I can't prove it, of course. But if we suppose that the hypothetical non-humans work within our physical reality, and are subject to the same physical laws, then I'd suggest that there are only so many ways to, say, float on water or generate artificial light; any vehicle would have to be of a proper scale to carry them; they'd probably have to carry heavy objects, and we could probably recognize the characteristics of a carrier; their sensors would likely detect the same sorts of things that ours do; they might very well generate and use electricity; and so on.

If we turn our attention to living things, the "solution space" for manipulating cellular, DNA-based life would be constrained by the properties of the organisms being manipulated.

I'm saying you can't test for it the way you test for human design, because you don't have the tools (facts and inferences) that you use to determine human design.

All that really means is that any test based on such an assumption would not be successful. However, the "human approach" test would still have explanatory in caseS where there was a strong enough similarity between human and non-human approaches.

The problem is, the crows very neatly refutes your argument, insofar as nobody recognized the artifacts as tools in and of themselves - the only way anyone knew that the crows were using tools was by observing them in the act of using them.
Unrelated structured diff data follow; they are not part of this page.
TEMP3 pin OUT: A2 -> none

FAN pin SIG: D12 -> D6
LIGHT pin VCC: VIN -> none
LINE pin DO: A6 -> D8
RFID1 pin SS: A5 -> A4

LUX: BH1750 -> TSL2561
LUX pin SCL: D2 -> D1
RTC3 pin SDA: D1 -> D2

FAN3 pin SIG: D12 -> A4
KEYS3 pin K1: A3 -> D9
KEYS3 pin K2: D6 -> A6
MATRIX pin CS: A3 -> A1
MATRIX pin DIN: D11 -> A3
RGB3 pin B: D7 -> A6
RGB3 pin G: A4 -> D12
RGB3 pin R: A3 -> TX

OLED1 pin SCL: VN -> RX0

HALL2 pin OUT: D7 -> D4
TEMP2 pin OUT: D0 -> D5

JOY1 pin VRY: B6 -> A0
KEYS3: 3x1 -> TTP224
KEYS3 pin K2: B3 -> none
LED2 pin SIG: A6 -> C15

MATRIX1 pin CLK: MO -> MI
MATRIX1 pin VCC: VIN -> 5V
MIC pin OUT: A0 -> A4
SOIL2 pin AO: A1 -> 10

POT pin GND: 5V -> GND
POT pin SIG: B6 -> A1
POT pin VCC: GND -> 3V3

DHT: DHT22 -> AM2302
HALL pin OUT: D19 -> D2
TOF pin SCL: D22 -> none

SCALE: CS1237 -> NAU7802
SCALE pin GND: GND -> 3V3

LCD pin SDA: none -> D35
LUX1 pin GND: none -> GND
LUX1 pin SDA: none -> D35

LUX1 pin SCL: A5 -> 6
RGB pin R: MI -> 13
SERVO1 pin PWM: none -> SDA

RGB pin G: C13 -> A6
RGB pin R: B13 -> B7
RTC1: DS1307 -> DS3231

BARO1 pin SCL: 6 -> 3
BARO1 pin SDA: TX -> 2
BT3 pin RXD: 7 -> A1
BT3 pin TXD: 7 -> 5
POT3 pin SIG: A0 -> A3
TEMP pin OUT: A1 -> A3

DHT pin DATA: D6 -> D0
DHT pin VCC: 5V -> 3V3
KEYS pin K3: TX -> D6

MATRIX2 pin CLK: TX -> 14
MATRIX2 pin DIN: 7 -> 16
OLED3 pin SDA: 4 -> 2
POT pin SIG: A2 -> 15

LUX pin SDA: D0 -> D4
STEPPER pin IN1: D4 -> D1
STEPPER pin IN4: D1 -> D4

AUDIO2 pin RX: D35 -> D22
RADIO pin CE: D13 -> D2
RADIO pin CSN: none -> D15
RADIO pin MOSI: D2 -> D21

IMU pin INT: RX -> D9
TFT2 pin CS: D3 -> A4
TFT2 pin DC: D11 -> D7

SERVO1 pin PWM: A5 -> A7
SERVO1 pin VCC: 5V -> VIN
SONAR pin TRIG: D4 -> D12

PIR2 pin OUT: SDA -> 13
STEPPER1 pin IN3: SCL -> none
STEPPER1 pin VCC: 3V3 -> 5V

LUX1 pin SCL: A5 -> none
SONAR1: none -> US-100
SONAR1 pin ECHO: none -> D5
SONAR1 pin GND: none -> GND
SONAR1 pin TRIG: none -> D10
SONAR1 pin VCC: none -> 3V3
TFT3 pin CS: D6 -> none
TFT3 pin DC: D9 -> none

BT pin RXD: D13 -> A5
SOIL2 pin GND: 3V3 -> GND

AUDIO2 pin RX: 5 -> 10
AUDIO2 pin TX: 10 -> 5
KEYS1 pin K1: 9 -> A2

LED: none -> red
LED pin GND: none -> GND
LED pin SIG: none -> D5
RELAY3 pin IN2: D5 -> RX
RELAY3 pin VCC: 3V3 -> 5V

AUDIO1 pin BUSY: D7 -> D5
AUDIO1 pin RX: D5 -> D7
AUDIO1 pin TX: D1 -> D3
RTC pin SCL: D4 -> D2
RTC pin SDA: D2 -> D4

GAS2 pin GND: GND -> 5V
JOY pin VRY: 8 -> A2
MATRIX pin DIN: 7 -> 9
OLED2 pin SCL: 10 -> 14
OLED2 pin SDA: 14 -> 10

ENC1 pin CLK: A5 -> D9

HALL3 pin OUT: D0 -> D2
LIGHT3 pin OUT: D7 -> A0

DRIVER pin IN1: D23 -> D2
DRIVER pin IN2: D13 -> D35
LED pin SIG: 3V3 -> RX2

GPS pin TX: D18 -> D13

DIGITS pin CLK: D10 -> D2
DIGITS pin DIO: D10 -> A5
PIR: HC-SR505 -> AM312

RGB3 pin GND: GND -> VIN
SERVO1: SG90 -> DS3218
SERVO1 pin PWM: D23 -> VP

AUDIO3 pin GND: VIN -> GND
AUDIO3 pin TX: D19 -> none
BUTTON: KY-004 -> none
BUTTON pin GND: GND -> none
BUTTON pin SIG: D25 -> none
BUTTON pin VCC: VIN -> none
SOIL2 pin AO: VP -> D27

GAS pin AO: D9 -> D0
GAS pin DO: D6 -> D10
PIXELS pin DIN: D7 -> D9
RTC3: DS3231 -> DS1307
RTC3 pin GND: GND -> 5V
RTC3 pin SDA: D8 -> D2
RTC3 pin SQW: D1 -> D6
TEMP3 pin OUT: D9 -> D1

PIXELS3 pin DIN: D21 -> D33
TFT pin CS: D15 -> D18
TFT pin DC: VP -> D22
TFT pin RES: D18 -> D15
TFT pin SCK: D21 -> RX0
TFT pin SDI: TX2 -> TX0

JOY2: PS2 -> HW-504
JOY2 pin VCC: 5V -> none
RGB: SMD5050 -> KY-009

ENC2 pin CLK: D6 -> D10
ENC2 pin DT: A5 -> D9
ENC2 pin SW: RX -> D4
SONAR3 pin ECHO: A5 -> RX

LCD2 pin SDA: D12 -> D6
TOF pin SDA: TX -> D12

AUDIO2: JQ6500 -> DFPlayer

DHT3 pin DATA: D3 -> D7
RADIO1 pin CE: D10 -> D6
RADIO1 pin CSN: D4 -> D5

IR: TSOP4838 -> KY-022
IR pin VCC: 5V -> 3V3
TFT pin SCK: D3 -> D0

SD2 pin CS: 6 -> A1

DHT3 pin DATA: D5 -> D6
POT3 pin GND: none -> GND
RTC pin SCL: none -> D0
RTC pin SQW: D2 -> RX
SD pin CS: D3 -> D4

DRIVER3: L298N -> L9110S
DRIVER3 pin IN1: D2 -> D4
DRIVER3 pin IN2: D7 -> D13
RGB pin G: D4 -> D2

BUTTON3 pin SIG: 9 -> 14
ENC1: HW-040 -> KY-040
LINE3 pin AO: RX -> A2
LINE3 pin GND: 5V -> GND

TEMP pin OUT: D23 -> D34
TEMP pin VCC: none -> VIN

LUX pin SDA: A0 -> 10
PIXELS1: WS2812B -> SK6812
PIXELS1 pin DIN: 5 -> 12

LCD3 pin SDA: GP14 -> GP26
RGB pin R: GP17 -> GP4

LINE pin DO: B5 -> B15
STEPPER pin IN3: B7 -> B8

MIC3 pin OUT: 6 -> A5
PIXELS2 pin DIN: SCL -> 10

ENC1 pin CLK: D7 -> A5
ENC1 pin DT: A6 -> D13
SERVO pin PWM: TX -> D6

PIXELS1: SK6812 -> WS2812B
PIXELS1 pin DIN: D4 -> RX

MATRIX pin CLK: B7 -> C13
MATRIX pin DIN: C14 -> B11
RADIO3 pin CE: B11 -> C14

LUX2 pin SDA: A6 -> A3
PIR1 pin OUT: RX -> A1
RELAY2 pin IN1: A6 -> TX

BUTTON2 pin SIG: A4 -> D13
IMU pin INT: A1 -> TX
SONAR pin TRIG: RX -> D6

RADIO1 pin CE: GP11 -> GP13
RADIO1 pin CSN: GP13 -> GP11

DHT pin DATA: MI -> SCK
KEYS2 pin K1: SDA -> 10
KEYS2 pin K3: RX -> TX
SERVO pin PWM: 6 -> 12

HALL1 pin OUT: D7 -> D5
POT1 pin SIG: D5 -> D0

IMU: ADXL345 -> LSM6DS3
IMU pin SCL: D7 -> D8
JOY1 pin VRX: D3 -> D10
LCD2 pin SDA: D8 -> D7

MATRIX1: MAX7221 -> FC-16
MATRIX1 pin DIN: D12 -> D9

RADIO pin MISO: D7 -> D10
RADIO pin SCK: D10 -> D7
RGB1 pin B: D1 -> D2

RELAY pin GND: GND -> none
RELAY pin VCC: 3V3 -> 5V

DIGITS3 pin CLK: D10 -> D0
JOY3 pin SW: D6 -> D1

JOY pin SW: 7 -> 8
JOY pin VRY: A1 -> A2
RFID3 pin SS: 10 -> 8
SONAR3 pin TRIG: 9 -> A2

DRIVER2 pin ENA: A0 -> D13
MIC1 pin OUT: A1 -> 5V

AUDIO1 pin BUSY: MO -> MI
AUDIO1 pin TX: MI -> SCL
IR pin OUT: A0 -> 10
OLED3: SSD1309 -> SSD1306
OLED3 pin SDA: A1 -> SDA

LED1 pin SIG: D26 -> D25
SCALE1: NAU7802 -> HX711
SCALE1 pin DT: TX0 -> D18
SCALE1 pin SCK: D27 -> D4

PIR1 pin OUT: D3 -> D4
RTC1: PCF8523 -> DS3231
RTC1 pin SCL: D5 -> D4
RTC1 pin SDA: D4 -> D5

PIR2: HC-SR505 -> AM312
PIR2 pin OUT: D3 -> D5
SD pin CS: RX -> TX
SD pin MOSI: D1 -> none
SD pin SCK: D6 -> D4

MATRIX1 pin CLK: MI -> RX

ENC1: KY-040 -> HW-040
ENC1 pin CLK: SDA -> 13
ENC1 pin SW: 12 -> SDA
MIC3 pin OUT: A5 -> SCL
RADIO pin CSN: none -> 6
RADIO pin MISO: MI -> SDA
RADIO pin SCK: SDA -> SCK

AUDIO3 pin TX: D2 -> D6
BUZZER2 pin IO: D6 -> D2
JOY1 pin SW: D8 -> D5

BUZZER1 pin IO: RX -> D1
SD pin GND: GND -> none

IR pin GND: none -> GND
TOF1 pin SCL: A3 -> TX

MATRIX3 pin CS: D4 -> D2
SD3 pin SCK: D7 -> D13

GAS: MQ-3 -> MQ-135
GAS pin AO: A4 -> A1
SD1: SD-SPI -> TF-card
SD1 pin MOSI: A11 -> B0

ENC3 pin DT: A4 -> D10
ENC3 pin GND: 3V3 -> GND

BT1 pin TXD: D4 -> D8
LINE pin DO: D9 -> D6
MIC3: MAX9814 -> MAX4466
Yes -- although one could say the same thing about the early efforts of stone-age humans. But if you'll recall, the question was whether or not we have a catalogue of non-human products against which we compare our own works -- in the context of whether a solution space is constrained by the physical characteristics of the problem at hand. The lesson of the crows is that those non-humans used their stick tools in ways that are recognizeably similar to what we would do.